__What you should do__. Transcribe every line of the entries exactly.

__Material for this exercise__.
^^^^

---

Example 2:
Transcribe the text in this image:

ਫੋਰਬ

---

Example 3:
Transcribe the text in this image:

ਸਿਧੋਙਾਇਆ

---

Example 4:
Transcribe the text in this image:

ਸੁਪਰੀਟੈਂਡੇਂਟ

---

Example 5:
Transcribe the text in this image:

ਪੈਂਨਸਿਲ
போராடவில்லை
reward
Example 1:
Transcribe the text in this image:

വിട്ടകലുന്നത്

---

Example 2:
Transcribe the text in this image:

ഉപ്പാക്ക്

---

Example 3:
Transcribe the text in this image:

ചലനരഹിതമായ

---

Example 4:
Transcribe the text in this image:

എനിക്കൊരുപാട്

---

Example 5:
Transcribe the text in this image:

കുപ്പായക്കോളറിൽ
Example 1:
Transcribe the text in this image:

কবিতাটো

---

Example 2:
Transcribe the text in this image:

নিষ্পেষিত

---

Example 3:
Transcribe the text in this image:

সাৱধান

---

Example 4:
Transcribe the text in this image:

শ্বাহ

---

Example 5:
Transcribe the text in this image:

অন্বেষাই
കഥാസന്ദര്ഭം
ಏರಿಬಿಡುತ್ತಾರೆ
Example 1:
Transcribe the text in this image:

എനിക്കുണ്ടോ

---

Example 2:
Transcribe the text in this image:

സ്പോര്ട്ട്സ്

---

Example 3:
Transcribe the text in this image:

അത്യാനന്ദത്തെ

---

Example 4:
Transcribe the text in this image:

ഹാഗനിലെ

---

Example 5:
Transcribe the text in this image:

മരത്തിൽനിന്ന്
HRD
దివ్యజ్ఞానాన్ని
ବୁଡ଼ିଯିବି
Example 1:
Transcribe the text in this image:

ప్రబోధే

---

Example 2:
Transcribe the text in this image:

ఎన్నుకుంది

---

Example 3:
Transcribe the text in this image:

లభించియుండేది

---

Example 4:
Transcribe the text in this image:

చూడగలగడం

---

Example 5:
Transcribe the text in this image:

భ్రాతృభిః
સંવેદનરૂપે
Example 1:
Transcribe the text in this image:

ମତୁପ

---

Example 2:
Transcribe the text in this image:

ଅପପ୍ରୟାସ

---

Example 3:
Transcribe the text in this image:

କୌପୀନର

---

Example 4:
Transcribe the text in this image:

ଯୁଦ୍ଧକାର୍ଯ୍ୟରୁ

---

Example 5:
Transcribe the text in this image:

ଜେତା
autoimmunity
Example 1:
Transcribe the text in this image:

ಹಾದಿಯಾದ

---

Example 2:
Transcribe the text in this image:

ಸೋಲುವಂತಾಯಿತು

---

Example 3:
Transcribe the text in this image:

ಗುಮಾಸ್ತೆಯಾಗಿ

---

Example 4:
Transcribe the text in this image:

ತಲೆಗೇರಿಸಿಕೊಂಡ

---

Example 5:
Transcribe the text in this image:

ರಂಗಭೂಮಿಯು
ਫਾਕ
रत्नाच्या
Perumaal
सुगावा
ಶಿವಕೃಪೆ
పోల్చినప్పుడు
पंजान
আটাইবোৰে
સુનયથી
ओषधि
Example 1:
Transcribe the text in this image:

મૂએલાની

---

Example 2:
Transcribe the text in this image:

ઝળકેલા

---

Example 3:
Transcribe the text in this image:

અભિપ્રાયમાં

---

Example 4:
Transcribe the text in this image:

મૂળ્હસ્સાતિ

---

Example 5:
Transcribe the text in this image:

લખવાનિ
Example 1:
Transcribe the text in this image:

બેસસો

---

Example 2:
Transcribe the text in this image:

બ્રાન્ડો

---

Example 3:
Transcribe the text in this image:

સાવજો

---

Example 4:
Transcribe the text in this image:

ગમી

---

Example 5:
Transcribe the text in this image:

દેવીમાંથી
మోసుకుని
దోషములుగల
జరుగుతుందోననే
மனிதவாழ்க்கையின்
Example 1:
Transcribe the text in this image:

^^^^

__Response to the exercise__.
---

Example 2:
Transcribe the text in this image:

ਫੋਰਬ

---

Example 3:
Transcribe the text in this image:

ਸਿਧੋਙਾਇਆ

---

Example 4:
Transcribe the text in this image:

ਸੁਪਰੀਟੈਂਡੇਂਟ

---

Example 5:
Transcribe the text in this image:

ਪੈਂਨਸਿਲ
போராடவில்லை
reward
Example 1:
Transcribe the text in this image:

വിട്ടകലുന്നത്

---

Example 2:
Transcribe the text in this image:

ഉപ്പാക്ക്

---

Example 3:
Transcribe the text in this image:

ചലനരഹിതമായ

---

Example 4:
Transcribe the text in this image:

എനിക്കൊരുപാട്

---

Example 5:
Transcribe the text in this image:

കുപ്പായക്കോളറിൽ
Example 1:
Transcribe the text in this image:

কবিতাটো

---

Example 2:
Transcribe the text in this image:

নিষ্পেষিত

---

Example 3:
Transcribe the text in this image:

সাৱধান

---

Example 4:
Transcribe the text in this image:

শ্বাহ

---

Example 5:
Transcribe the text in this image:

অন্বেষাই
കഥാസന്ദര്ഭം
ಏರಿಬಿಡುತ್ತಾರೆ
Example 1:
Transcribe the text in this image:

എനിക്കുണ്ടോ

---

Example 2:
Transcribe the text in this image:

സ്പോര്ട്ട്സ്

---

Example 3:
Transcribe the text in this image:

അത്യാനന്ദത്തെ

---

Example 4:
Transcribe the text in this image:

ഹാഗനിലെ

---

Example 5:
Transcribe the text in this image:

മരത്തിൽനിന്ന്
HRD
దివ్యజ్ఞానాన్ని
ବୁଡ଼ିଯିବି
Example 1:
Transcribe the text in this image:

ప్రబోధే

---

Example 2:
Transcribe the text in this image:

ఎన్నుకుంది

---

Example 3:
Transcribe the text in this image:

లభించియుండేది

---

Example 4:
Transcribe the text in this image:

చూడగలగడం

---

Example 5:
Transcribe the text in this image:

భ్రాతృభిః
સંવેદનરૂપે
Example 1:
Transcribe the text in this image:

ମତୁପ

---

Example 2:
Transcribe the text in this image:

ଅପପ୍ରୟାସ

---

Example 3:
Transcribe the text in this image:

କୌପୀନର

---

Example 4:
Transcribe the text in this image:

ଯୁଦ୍ଧକାର୍ଯ୍ୟରୁ

---

Example 5:
Transcribe the text in this image:

ଜେତା
autoimmunity
Example 1:
Transcribe the text in this image:

ಹಾದಿಯಾದ

---

Example 2:
Transcribe the text in this image:

ಸೋಲುವಂತಾಯಿತು

---

Example 3:
Transcribe the text in this image:

ಗುಮಾಸ್ತೆಯಾಗಿ

---

Example 4:
Transcribe the text in this image:

ತಲೆಗೇರಿಸಿಕೊಂಡ

---

Example 5:
Transcribe the text in this image:

ರಂಗಭೂಮಿಯು
ਫਾਕ
रत्नाच्या
Perumaal
सुगावा
ಶಿವಕೃಪೆ
పోల్చినప్పుడు
पंजान
আটাইবোৰে
સુનયથી
ओषधि
Example 1:
Transcribe the text in this image:

મૂએલાની

---

Example 2:
Transcribe the text in this image:

ઝળકેલા

---

Example 3:
Transcribe the text in this image:

અભિપ્રાયમાં

---

Example 4:
Transcribe the text in this image:

મૂળ્હસ્સાતિ

---

Example 5:
Transcribe the text in this image:

લખવાનિ
Example 1:
Transcribe the text in this image:

બેસસો

---

Example 2:
Transcribe the text in this image:

બ્રાન્ડો

---

Example 3:
Transcribe the text in this image:

સાવજો

---

Example 4:
Transcribe the text in this image:

ગમી

---

Example 5:
Transcribe the text in this image:

દેવીમાંથી
మోసుకుని
దోషములుగల
జరుగుతుందోననే
மனிதவாழ்க்கையின்
Example 1:
Transcribe the text in this image:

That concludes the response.